Many Thoughts about RSA 2016

Security conference demonstrated the good, bad, and ugly about the cybersecurity industry

RSA 2016 was a whirlwind of meetings, discussions, and cocktail parties.  Now that I’m back home and have had a weekend to reflect on the conference, here are a few words to describe my impressions of this year’s show.

1.       Crowded.  I heard that attendance was up 15% this year, meaning that there were roughly 40,000 people at RSA.  It really did seem more crowded in the halls, on the show floor, and even in the bathrooms than in the past.  And while RSA has evolved into an industry-first event, I did meet a lot more cybersecurity professionals who were attending the show this year.  With the current threat landscape, it’s easy to imagine that the show could draw even more attendees next year. 

2.       Fear.  In spite of the crowds and festive atmosphere, there was also an undercurrent of fear at the show on two fronts.  First, there is a general fear about the threat landscape and sophisticated cyber-adversaries.  I heard a number of scary stories from some of my security researcher and threat analyst friends in attendance.  There was also industry fear as well.  The stock market is down, the IPO market has disappeared, and there is a general uneasiness about future VC investment in the cybersecurity market – especially in light of the recent Norse implosion.  In a blog I wrote earlier this year, I predicted a VC panic, leading to a lot of bargain basement M&A activity.  After attending RSA, I think that these deals may start happening soon.

Saved entries
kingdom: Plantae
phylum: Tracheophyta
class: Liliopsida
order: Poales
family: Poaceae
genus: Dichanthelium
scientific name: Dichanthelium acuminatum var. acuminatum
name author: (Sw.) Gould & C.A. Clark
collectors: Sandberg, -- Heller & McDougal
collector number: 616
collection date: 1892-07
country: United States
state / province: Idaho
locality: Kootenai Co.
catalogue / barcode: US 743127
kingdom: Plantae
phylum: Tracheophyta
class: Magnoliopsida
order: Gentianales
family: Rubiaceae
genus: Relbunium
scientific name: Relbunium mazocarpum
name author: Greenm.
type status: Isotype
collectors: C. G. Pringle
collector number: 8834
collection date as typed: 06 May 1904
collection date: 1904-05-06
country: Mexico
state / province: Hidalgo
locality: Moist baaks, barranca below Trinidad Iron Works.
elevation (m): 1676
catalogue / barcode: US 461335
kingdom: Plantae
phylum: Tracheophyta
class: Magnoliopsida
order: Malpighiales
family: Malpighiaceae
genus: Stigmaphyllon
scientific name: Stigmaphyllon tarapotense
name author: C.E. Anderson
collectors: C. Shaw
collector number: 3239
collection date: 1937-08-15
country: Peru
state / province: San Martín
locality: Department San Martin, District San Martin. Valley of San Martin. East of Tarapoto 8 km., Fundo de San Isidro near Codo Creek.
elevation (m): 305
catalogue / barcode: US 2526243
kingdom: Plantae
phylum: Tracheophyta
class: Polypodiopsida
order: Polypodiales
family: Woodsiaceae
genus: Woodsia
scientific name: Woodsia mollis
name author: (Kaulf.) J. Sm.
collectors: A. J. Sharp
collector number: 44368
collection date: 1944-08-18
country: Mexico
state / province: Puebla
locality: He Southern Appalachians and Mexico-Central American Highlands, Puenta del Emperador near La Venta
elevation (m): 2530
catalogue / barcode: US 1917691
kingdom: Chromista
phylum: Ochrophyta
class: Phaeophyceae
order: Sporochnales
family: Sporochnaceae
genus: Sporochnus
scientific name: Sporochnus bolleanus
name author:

• _What to produce_: Duplicate everything in the RSA 2016 conference post from "Security conference demonstrated" down to "attendees next year.".

• _Response_:
Security conference demonstrated the good, bad, and ugly about the cybersecurity industry

RSA 2016 was a whirlwind of meetings, discussions, and cocktail parties.  Now that I’m back home and have had a weekend to reflect on the conference, here are a few words to describe my impressions of this year’s show.

1.       Crowded.  I heard that attendance was up 15% this year, meaning that there were roughly 40,000 people at RSA.  It really did seem more crowded in the halls, on the show floor, and even in the bathrooms than in the past.  And while RSA has evolved into an industry-first event, I did meet a lot more cybersecurity professionals who were attending the show this year.  With the current threat landscape, it’s easy to imagine that the show could draw even more attendees next year.